Quote the data below in full, minus the images.
Segment Start: DATASET EXTRACT
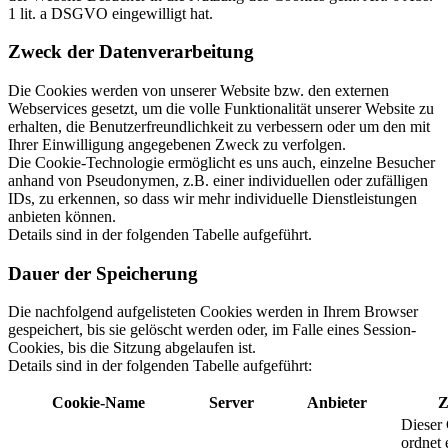
1 lit. a DSGVO eingewilligt hat.
Zweck der Datenverarbeitung
Die Cookies werden von unserer Website bzw. den externen
Webservices gesetzt, um die volle Funktionalität unserer Website zu
erhalten, die Benutzerfreundlichkeit zu verbessern oder um den mit
Ihrer Einwilligung angegebenen Zweck zu verfolgen.
Die Cookie-Technologie ermöglicht es uns auch, einzelne Besucher
anhand von Pseudonymen, z.B. einer individuellen oder zufälligen
IDs, zu erkennen, so dass wir mehr individuelle Dienstleistungen
anbieten können.
Details sind in der folgenden Tabelle aufgeführt.
Dauer der Speicherung
Die nachfolgend aufgelisteten Cookies werden in Ihrem Browser
gespeichert, bis sie gelöscht werden oder, im Falle eines Session-
Cookies, bis die Sitzung abgelaufen ist.
Details sind in der folgenden Tabelle aufgeführt:
Cookie-Name
Server
Anbieter
Z
Dieser
ordnet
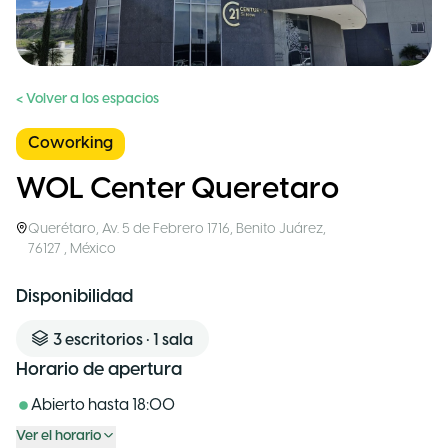
< Volver a los espacios
Coworking
WOL Center Queretaro
Querétaro
,
Av. 5 de Febrero 1716, Benito Juárez,
76127
,
México
Disponibilidad
3
escritorios
•
1
sala
Horario de apertura
Abierto hasta
18:00
Ver el horario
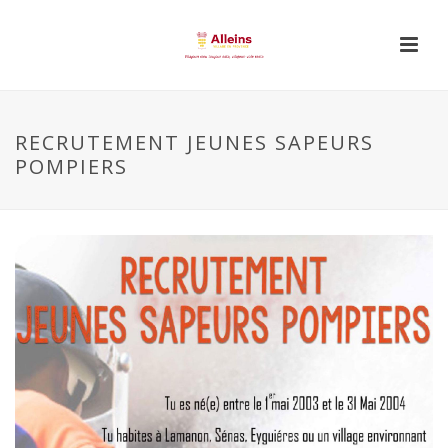
RECRUTEMENT JEUNES SAPEURS
POMPIERS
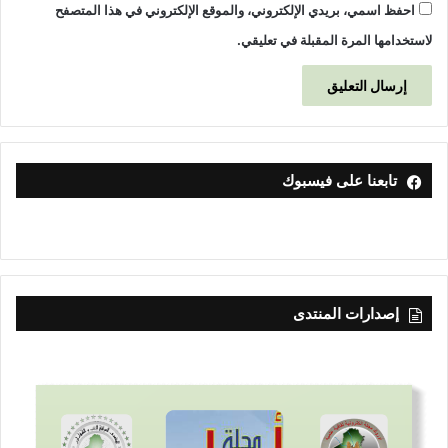
احفظ اسمي، بريدي الإلكتروني، والموقع الإلكتروني في هذا المتصفح
لاستخدامها المرة المقبلة في تعليقي.
تابعنا على فيسبوك
إصدارات المنتدى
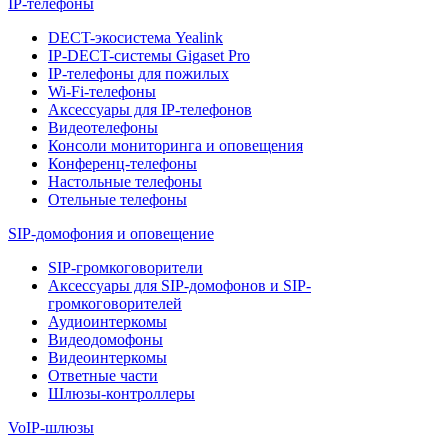
IP-телефоны
DECT-экосистема Yealink
IP-DECT-системы Gigaset Pro
IP-телефоны для пожилых
Wi-Fi-телефоны
Аксессуары для IP-телефонов
Видеотелефоны
Консоли мониторинга и оповещения
Конференц-телефоны
Настольные телефоны
Отельные телефоны
SIP-домофония и оповещение
SIP-громкоговорители
Аксессуары для SIP-домофонов и SIP-
громкоговорителей
Аудиоинтеркомы
Видеодомофоны
Видеоинтеркомы
Ответные части
Шлюзы-контроллеры
VoIP-шлюзы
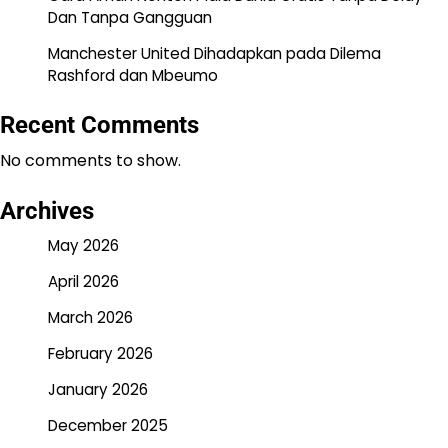
Dan Tanpa Gangguan
Manchester United Dihadapkan pada Dilema
Rashford dan Mbeumo
Recent Comments
No comments to show.
Archives
May 2026
April 2026
March 2026
February 2026
January 2026
December 2025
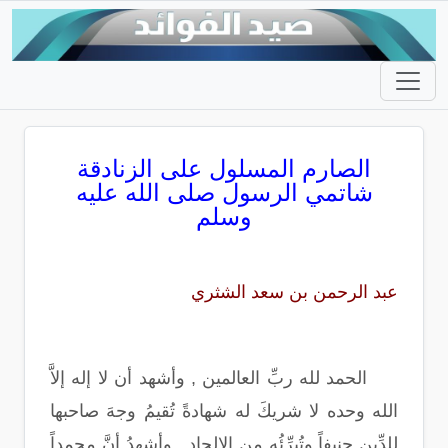
الصارم المسلول على الزنادقة
شاتمي الرسول صلى الله عليه
وسلم
عبد الرحمن بن سعد الشثري
الحمد لله ربِّ العالمين , وأشهد أن لا إله إلاَّ
الله وحده لا شريكَ له شهادةً تُقيمُ وجهَ صاحبها
للدِّين حنيفاً وتُبرِّئُه من الإلحاد , وأشهدُ أنَّ محمداً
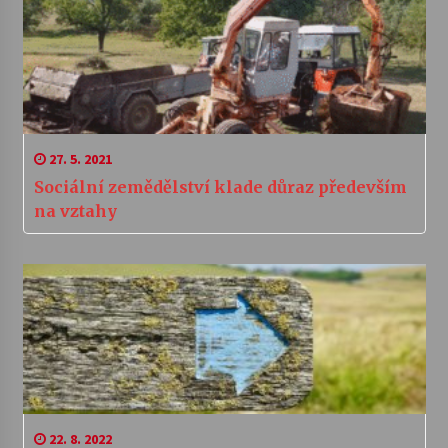
27. 5. 2021
Sociální zemědělství klade důraz především
na vztahy
22. 8. 2022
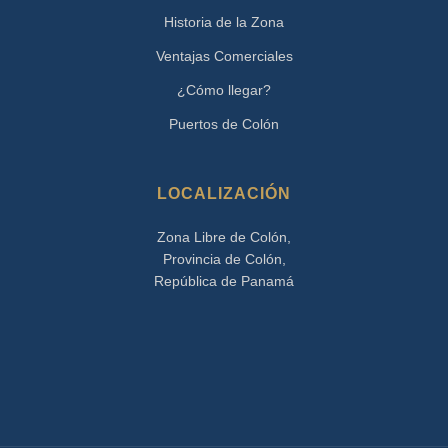
Historia de la Zona
Ventajas Comerciales
¿Cómo llegar?
Puertos de Colón
LOCALIZACIÓN
Zona Libre de Colón,
Provincia de Colón,
República de Panamá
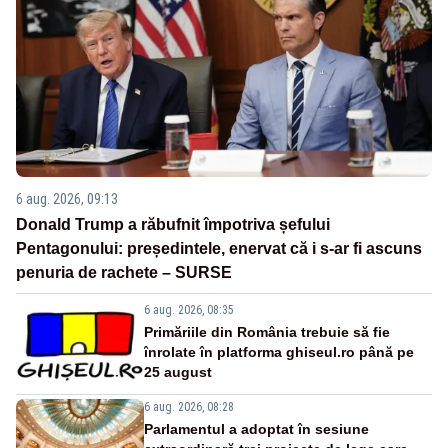
6 aug. 2026, 09:13
Donald Trump a răbufnit împotriva șefului
Pentagonului: președintele, enervat că i s-ar fi ascuns
penuria de rachete – SURSE
6 aug. 2026, 08:35
Primăriile din România trebuie să fie
înrolate în platforma ghiseul.ro până pe
25 august
6 aug. 2026, 08:28
Parlamentul a adoptat în sesiune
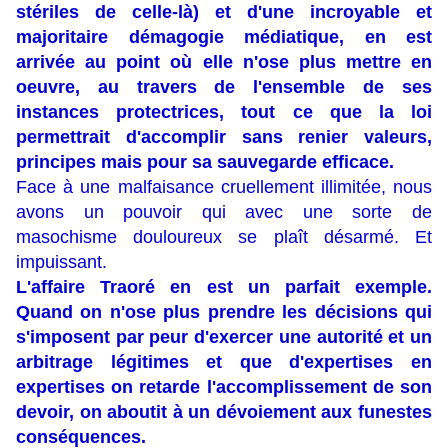
stériles de celle-là) et d'une incroyable et
majoritaire démagogie médiatique, en est
arrivée au point où elle n'ose plus mettre en
oeuvre, au travers de l'ensemble de ses
instances protectrices, tout ce que la loi
permettrait d'accomplir sans renier valeurs,
principes mais pour sa sauvegarde efficace.
Face à une malfaisance cruellement illimitée, nous
avons un pouvoir qui avec une sorte de
masochisme douloureux se plaît désarmé. Et
impuissant.
L'affaire Traoré en est un parfait exemple.
Quand on n'ose plus prendre les décisions qui
s'imposent par peur d'exercer une autorité et un
arbitrage légitimes et que d'expertises en
expertises on retarde l'accomplissement de son
devoir, on aboutit à un dévoiement aux funestes
conséquences.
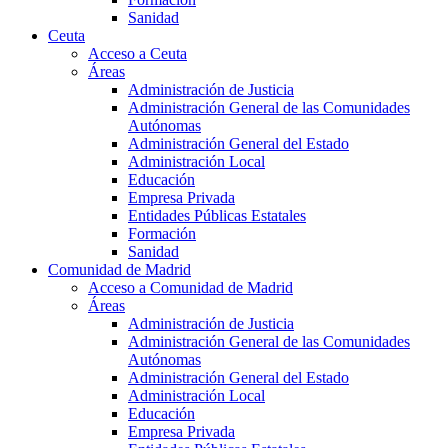
Sanidad
Ceuta
Acceso a Ceuta
Áreas
Administración de Justicia
Administración General de las Comunidades
Autónomas
Administración General del Estado
Administración Local
Educación
Empresa Privada
Entidades Públicas Estatales
Formación
Sanidad
Comunidad de Madrid
Acceso a Comunidad de Madrid
Áreas
Administración de Justicia
Administración General de las Comunidades
Autónomas
Administración General del Estado
Administración Local
Educación
Empresa Privada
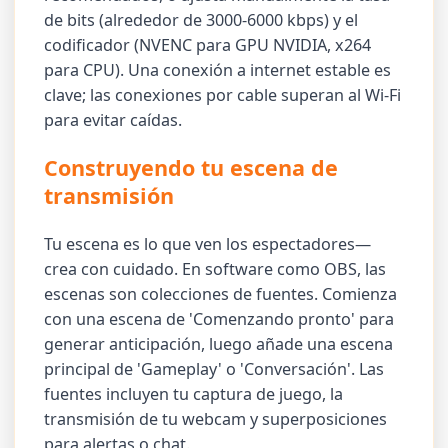
de bits (alrededor de 3000-6000 kbps) y el
codificador (NVENC para GPU NVIDIA, x264
para CPU). Una conexión a internet estable es
clave; las conexiones por cable superan al Wi-Fi
para evitar caídas.
Construyendo tu escena de
transmisión
Tu escena es lo que ven los espectadores—
crea con cuidado. En software como OBS, las
escenas son colecciones de fuentes. Comienza
con una escena de 'Comenzando pronto' para
generar anticipación, luego añade una escena
principal de 'Gameplay' o 'Conversación'. Las
fuentes incluyen tu captura de juego, la
transmisión de tu webcam y superposiciones
para alertas o chat.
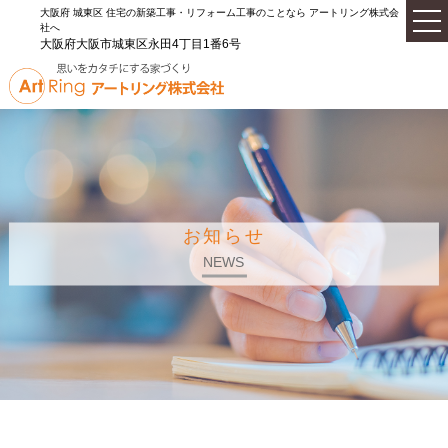
大阪府 城東区 住宅の新築工事・リフォーム工事のことなら アートリング株式会
社へ
大阪府大阪市城東区永田4丁目1番6号
お知らせ
NEWS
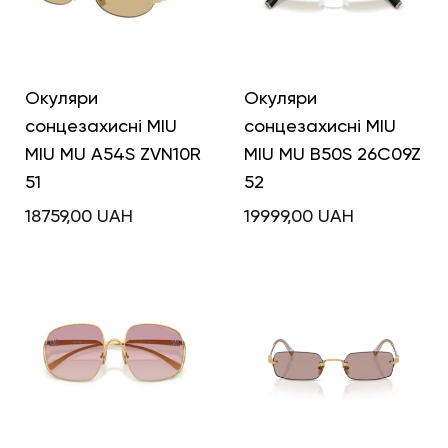
Окуляри
Окуляри
сонцезахисні MIU
сонцезахисні MIU
MIU MU A54S ZVN10R
MIU MU B50S 26C09Z
51
52
18759,00
UAH
19999,00
UAH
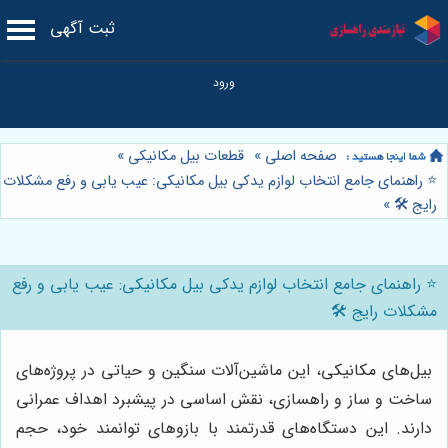
ثبت آگهی
صفحه اصلی
»
قطعات بیل مکانیکی
»
⭐️ راهنمای جامع انتخاب لوازم یدکی بیل مکانیکی: عیب یابی و رفع مشکلات
رایج 🛠️
»
⭐️ راهنمای جامع انتخاب لوازم یدکی بیل مکانیکی: عیب یابی و رفع
مشکلات رایج 🛠️
بیل‌های مکانیکی، این ماشین‌آلات سنگین و حیاتی در پروژه‌های
ساخت و ساز و راهسازی، نقش اساسی در پیشبرد اهداف عمرانی
دارند. این دستگاه‌های قدرتمند با بازوهای توانمند خود، حجم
Segment End: DATASET EXTRACT
» EXPECTED OUTPUT:
1 lit. a DSGVO eingewilligt hat.
Zweck der Datenverarbeitung
Die Cookies werden von unserer Website bzw. den externen
Webservices gesetzt, um die volle Funktionalität unserer Website zu
erhalten, die Benutzerfreundlichkeit zu verbessern oder um den mit
Ihrer Einwilligung angegebenen Zweck zu verfolgen.
Die Cookie-Technologie ermöglicht es uns auch, einzelne Besucher
anhand von Pseudonymen, z.B. einer individuellen oder zufälligen
IDs, zu erkennen, so dass wir mehr individuelle Dienstleistungen
anbieten können.
Details sind in der folgenden Tabelle aufgeführt.
Dauer der Speicherung
Die nachfolgend aufgelisteten Cookies werden in Ihrem Browser
gespeichert, bis sie gelöscht werden oder, im Falle eines Session-
Cookies, bis die Sitzung abgelaufen ist.
Details sind in der folgenden Tabelle aufgeführt:
Cookie-Name
Server
Anbieter
Z
Dieser
ordnet
< Volver a los espacios
Coworking
WOL Center Queretaro
Querétaro
,
Av. 5 de Febrero 1716, Benito Juárez,
76127
,
México
Disponibilidad
3
escritorios
•
1
sala
Horario de apertura
Abierto hasta
18:00
Ver el horario
RECRUTEMENT JEUNES SAPEURS
POMPIERS
احفظ اسمي، بريدي الإلكتروني، والموقع الإلكتروني في هذا المتصفح
لاستخدامها المرة المقبلة في تعليقي.
تابعنا على فيسبوك
إصدارات المنتدى
IP-телефоны
DECT-экосистема Yealink
IP-DECT-системы Gigaset Pro
IP-телефоны для пожилых
Wi-Fi-телефоны
Аксессуары для IP-телефонов
Видеотелефоны
Консоли мониторинга и оповещения
Конференц-телефоны
Настольные телефоны
Отельные телефоны
SIP-домофония и оповещение
SIP-громкоговорители
Аксессуары для SIP-домофонов и SIP-
громкоговорителей
Аудиоинтеркомы
Видеодомофоны
Видеоинтеркомы
Ответные части
Шлюзы-контроллеры
VoIP-шлюзы
Dan Tanpa Gangguan
Manchester United Dihadapkan pada Dilema
Rashford dan Mbeumo
Recent Comments
No comments to show.
Archives
May 2026
April 2026
March 2026
February 2026
January 2026
December 2025
الصارم المسلول على الزنادقة
شاتمي الرسول صلى الله عليه
وسلم
عبد الرحمن بن سعد الشثري
الحمد لله ربِّ العالمين , وأشهد أن لا إله إلاَّ
الله وحده لا شريكَ له شهادةً تُقيمُ وجهَ صاحبها
للدِّين حنيفاً وتُبرِّئُه من الإلحاد , وأشهدُ أنَّ محمداً
27. 5. 2021
Sociální zemědělství klade důraz především
na vztahy
22. 8. 2022
Historia de la Zona
Ventajas Comerciales
¿Cómo llegar?
Puertos de Colón
LOCALIZACIÓN
Zona Libre de Colón,
Provincia de Colón,
República de Panamá
6 aug. 2026, 09:13
Donald Trump a răbufnit împotriva șefului
Pentagonului: președintele, enervat că i s-ar fi ascuns
penuria de rachete – SURSE
6 aug. 2026, 08:35
Primăriile din România trebuie să fie
înrolate în platforma ghiseul.ro până pe
25 august
6 aug. 2026, 08:28
Parlamentul a adoptat în sesiune
stériles de celle-là) et d'une incroyable et
majoritaire démagogie médiatique, en est
arrivée au point où elle n'ose plus mettre en
oeuvre, au travers de l'ensemble de ses
instances protectrices, tout ce que la loi
permettrait d'accomplir sans renier valeurs,
principes mais pour sa sauvegarde efficace.
Face à une malfaisance cruellement illimitée, nous
avons un pouvoir qui avec une sorte de
masochisme douloureux se plaît désarmé. Et
impuissant.
L'affaire Traoré en est un parfait exemple.
Quand on n'ose plus prendre les décisions qui
s'imposent par peur d'exercer une autorité et un
arbitrage légitimes et que d'expertises en
expertises on retarde l'accomplissement de son
devoir, on aboutit à un dévoiement aux funestes
conséquences.
Sanidad
Ceuta
Acceso a Ceuta
Áreas
Administración de Justicia
Administración General de las Comunidades
Autónomas
Administración General del Estado
Administración Local
Educación
Empresa Privada
Entidades Públicas Estatales
Formación
Sanidad
Comunidad de Madrid
Acceso a Comunidad de Madrid
Áreas
Administración de Justicia
Administración General de las Comunidades
Autónomas
Administración General del Estado
Administración Local
Educación
Empresa Privada
de bits (alrededor de 3000-6000 kbps) y el
codificador (NVENC para GPU NVIDIA, x264
para CPU). Una conexión a internet estable es
clave; las conexiones por cable superan al Wi-Fi
para evitar caídas.
Construyendo tu escena de
transmisión
Tu escena es lo que ven los espectadores—
crea con cuidado. En software como OBS, las
escenas son colecciones de fuentes. Comienza
con una escena de 'Comenzando pronto' para
generar anticipación, luego añade una escena
principal de 'Gameplay' o 'Conversación'. Las
fuentes incluyen tu captura de juego, la
transmisión de tu webcam y superposiciones
para alertas o chat.
大阪府 城東区 住宅の新築工事・リフォーム工事のことなら アートリング株式会
社へ
大阪府大阪市城東区永田4丁目1番6号
お知らせ
NEWS
Окуляри
Окуляри
сонцезахисні MIU
сонцезахисні MIU
MIU MU A54S ZVN10R
MIU MU B50S 26C09Z
51
52
18759,00
UAH
19999,00
UAH
ثبت آگهی
صفحه اصلی
»
قطعات بیل مکانیکی
»
⭐️ راهنمای جامع انتخاب لوازم یدکی بیل مکانیکی: عیب یابی و رفع مشکلات
رایج 🛠️
»
⭐️ راهنمای جامع انتخاب لوازم یدکی بیل مکانیکی: عیب یابی و رفع
مشکلات رایج 🛠️
بیل‌های مکانیکی، این ماشین‌آلات سنگین و حیاتی در پروژه‌های
ساخت و ساز و راهسازی، نقش اساسی در پیشبرد اهداف عمرانی
دارند. این دستگاه‌های قدرتمند با بازوهای توانمند خود، حجم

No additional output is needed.